Psychotherapie und Tiefenpsychologie: Freud, Sigmund: Die Traumdeutung. 9. Aufl. Franz Deuticke, Wien. 1950. 435 Seiten. DM 18.-.

Review by:
  Helwig

Freuds Traumdeutung braucht man nicht mehr zu referieren, und sie kritisch zu besprechen, würde ein eigenes neues Buch erforderlich machen. So kann man nur die erste Neuauflage nach dem Kriege anzeigen und begrüßen und vielleicht noch die höchst merkwürdige Sonderstellung dieses Buches in der psychologischen Literatur kurz kennzeichnen.

Ein halbes Jahrhundert ist seit der ersten Auflage vergangen.
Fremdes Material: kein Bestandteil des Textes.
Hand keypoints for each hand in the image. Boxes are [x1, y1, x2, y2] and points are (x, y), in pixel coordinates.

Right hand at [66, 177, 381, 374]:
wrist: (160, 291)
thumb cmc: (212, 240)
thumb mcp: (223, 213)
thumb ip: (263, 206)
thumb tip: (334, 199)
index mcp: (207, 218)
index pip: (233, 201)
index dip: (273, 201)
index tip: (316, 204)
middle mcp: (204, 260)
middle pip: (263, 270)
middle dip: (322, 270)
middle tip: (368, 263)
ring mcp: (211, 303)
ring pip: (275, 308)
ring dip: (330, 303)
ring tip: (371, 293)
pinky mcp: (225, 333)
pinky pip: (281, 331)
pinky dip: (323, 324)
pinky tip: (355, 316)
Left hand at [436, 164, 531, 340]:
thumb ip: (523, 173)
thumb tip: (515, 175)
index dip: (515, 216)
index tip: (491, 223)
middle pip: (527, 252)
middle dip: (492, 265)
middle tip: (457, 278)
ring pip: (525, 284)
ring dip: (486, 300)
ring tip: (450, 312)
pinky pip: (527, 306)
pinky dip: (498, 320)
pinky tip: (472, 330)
Es gibt kaum einen Gedanken dieses „aufreizenden“ Werkes, der seitdem nicht bestritten, aber auch kaum einen, der wirklich widerlegt wurde. „Es ist — selbstverständlich — ganz klar, daß die Träume durchaus nicht immer Wunscherfüllungen sind!“ — kann man in jeder Kritik lesen, und man will damit nicht die Ausnahmen erweitern, die Freud selbst angeführt hat, sondern die ganze Grundidee anzweifeln. Aber wenn man dann bei einem Traum, von dem man es gar nicht dachte, die Wunscherfüllung doch entdeckt, ist es ärgerlich. „Es stimmt nicht“, — aber bis heute hat noch keiner präzise angeben können, was nicht stimmt, und wie eigentlich der dauernd genannte „Kern“ der Freudschen Lehre aussieht, der als eine geniale Entdeckung „auch heute noch“ anzuerkennen ist. Meist liegt es so: mit Freud kommen sich die Analytiker einseitig und unkritisch vor, — gegen ihn fühlen sie sich erst recht nicht wohl. Die meisten Jungianer zum Beispiel wenden sich gai nicht präzise gegen ihn, sondern gehen an ihm vorbei —, was sie nicht ganz mit Recht „über ihn hinaus“ nennen.

Wenn ein Gedanke Freuds als zu einseitig, radikal oder eng verworfen wurde, bedeutete das immer erstaunlich wenig. Und es „traf“ auch immer nur sehr oberflächlich. Darum ist bis heute weder in der Freudschen Orthodoxie, noch bei den Kritikern eine klare und überzeugende „revidierte Freudsche Traumdeutung“ erschienen.